Sherron M. Jackson, M.D., Associate Professor of Pediatrics, Division of Pediatric Hematology/Oncology, was the Principal Investigator at the MUSC site. “Now we have something better than transfusions to minimize the risk of stroke,” she says. Chronic blood transfusions—the traditional therapy for preventing strokes – have significant negative side effects, including iron overload that can damage organs and lead to death. Hydroxyurea is easily administered in liquid or pill form.

Co-Principal Investigator of the national study was Robert J. Adams, M.D., Professor of Neurology at MUSC Health. “The TWiTCH study is very significant,” he says. “It gives us the second component of an effective protocol. The protocol of transcranial Doppler risk stratification of patients followed by regular red blood cell transfusion and then moving certain patients on to hydroxyurea should make long-term stroke prevention more practical. We hope this will lead to wider adoption of the protocol and bring us closer to the goal of a stroke-free generation of SCD patients.”

Decades ago, Adams led a group of scientists and technicians in adapting the then-new technology transcranial Doppler (TCD) to use in SCD and they showed how it can help prevent stroke. TCD measures blood flow velocity in cranial vessels. A high-flow velocity indicates that the sickle cells have begun to occlude the vessels, eventually causing ischemic stroke. Today, TCD is the chief diagnostic tool for identifying children at risk for stroke.

Annual TCD screening is recommended for children with SCD and is performed at South Carolina’s comprehensive sickle cell centers in Columbia, Greenville, and Charleston (MUSC Health).

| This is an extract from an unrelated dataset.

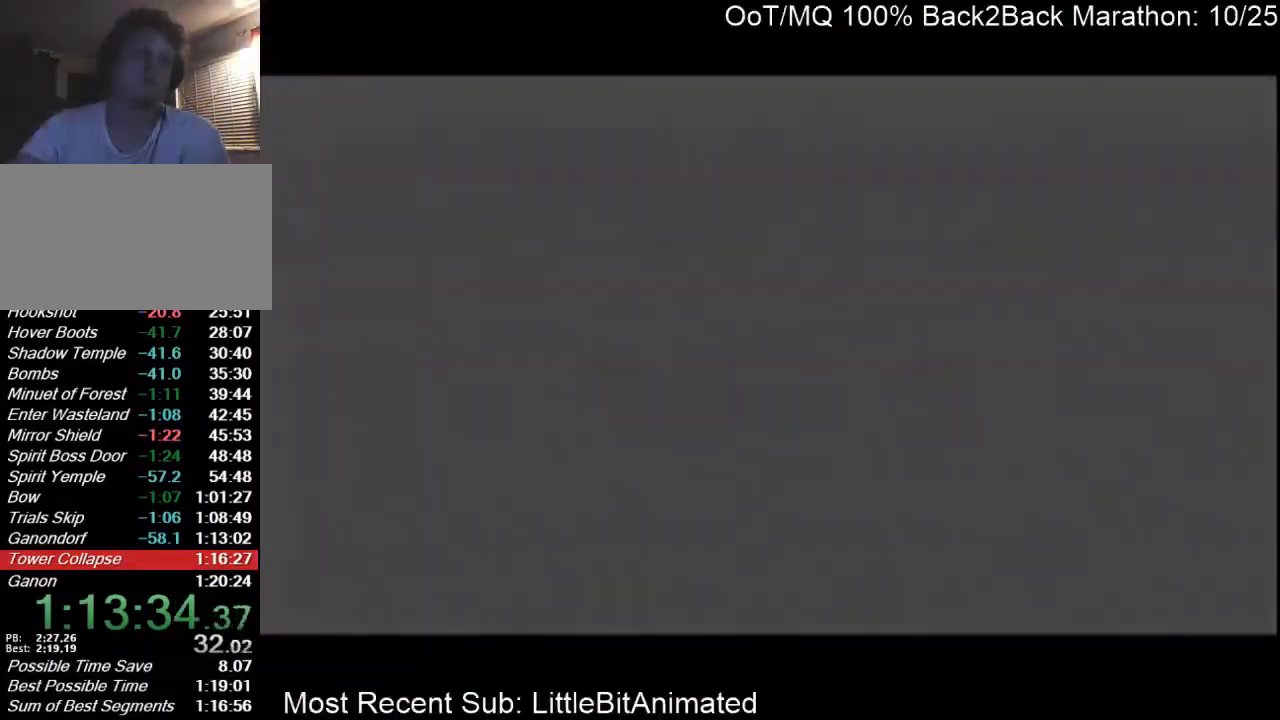
{"buttons": [], "left_stick": "left", "right_stick": "center", "events": []}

If the patient’s cranial flow velocity is abnormal, hematologists will consider hydroxyurea as a treatment option. Hydroxyurea increases production of fetal hemoglobin and, as a result, fewer sickle cells are produced. Approximately 100 babies with SCD are born each year in South Carolina, says Jackson. The peak age for strokes is eight years of age.

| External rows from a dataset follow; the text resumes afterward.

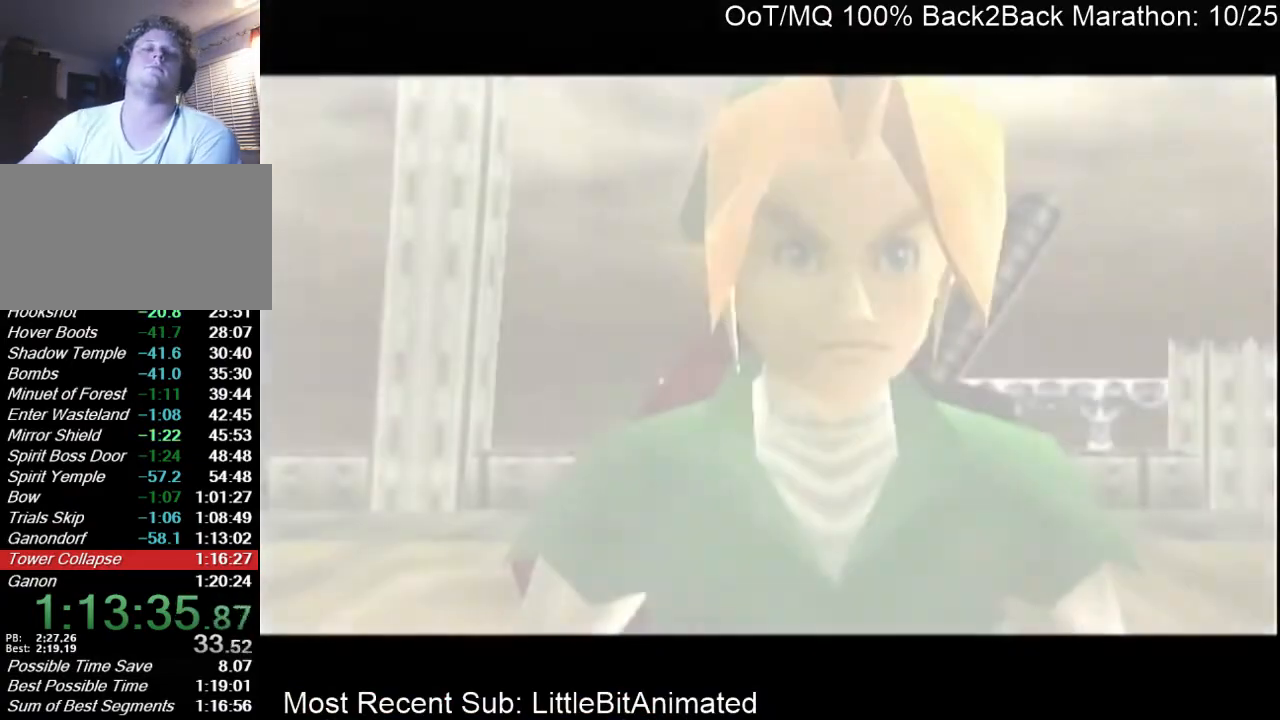
{"buttons": [], "left_stick": "left", "right_stick": "center", "events": []}
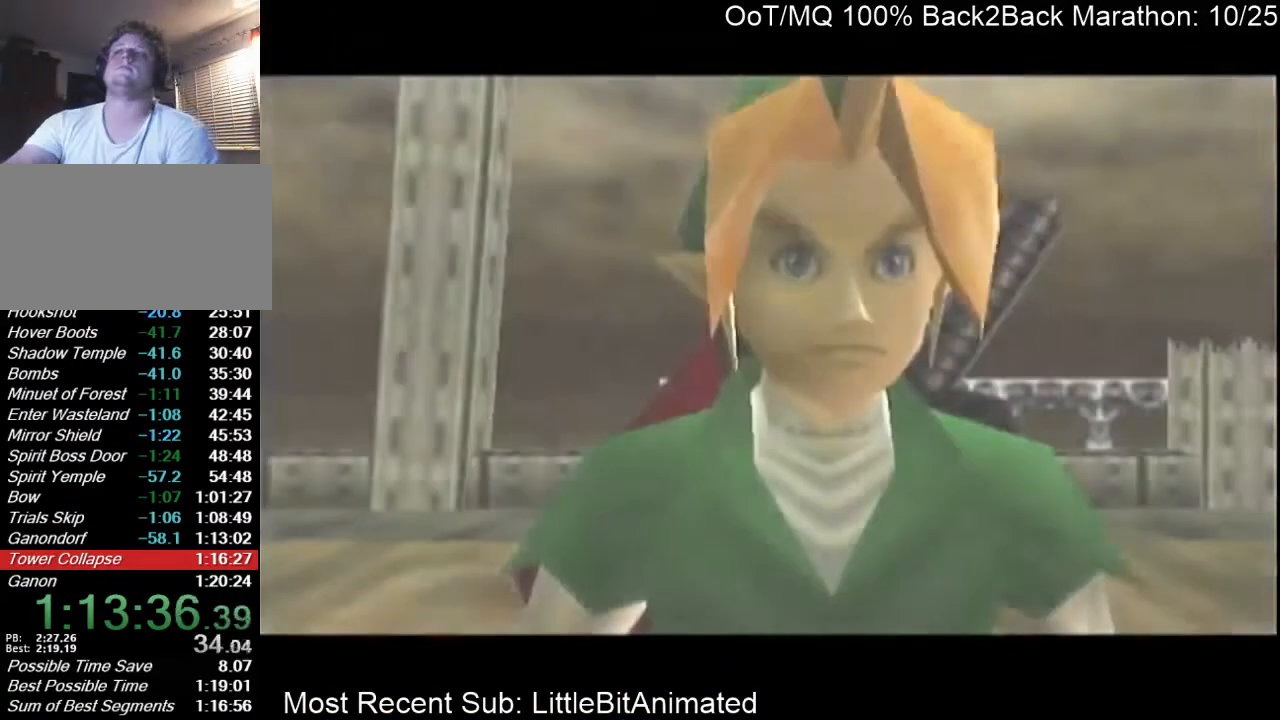
{"buttons": [], "left_stick": "left", "right_stick": "center", "events": []}
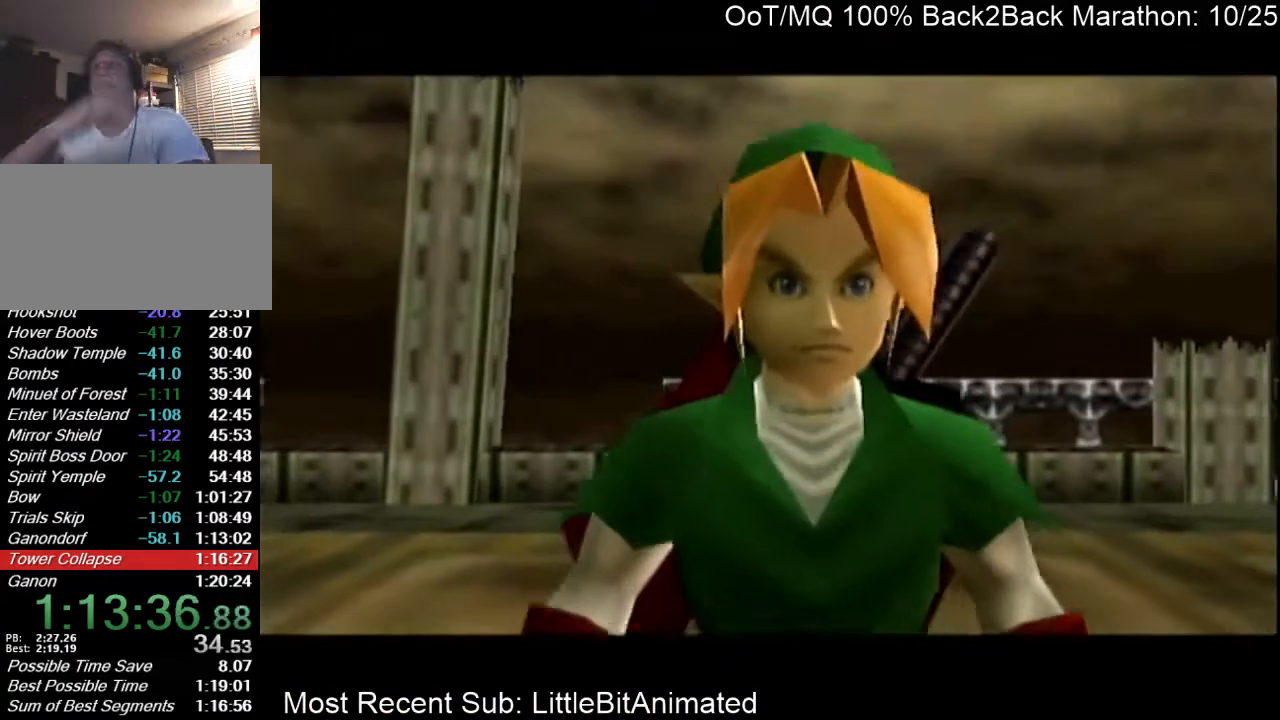
{"buttons": [], "left_stick": "left", "right_stick": "center", "events": []}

To eliminate strokes altogether, there is much work to be done. Adams says that there are three problems yet to address: TCD does not completely predict all ischemic strokes in children; there is no way to identify those destined to experience intracranial hemorrhages so that physicians may intervene; and there is no good strategy for stroke prevention after childhood. Further research is needed to better understand how to move medicine closer to reducing stroke or even eliminating it in these young patients.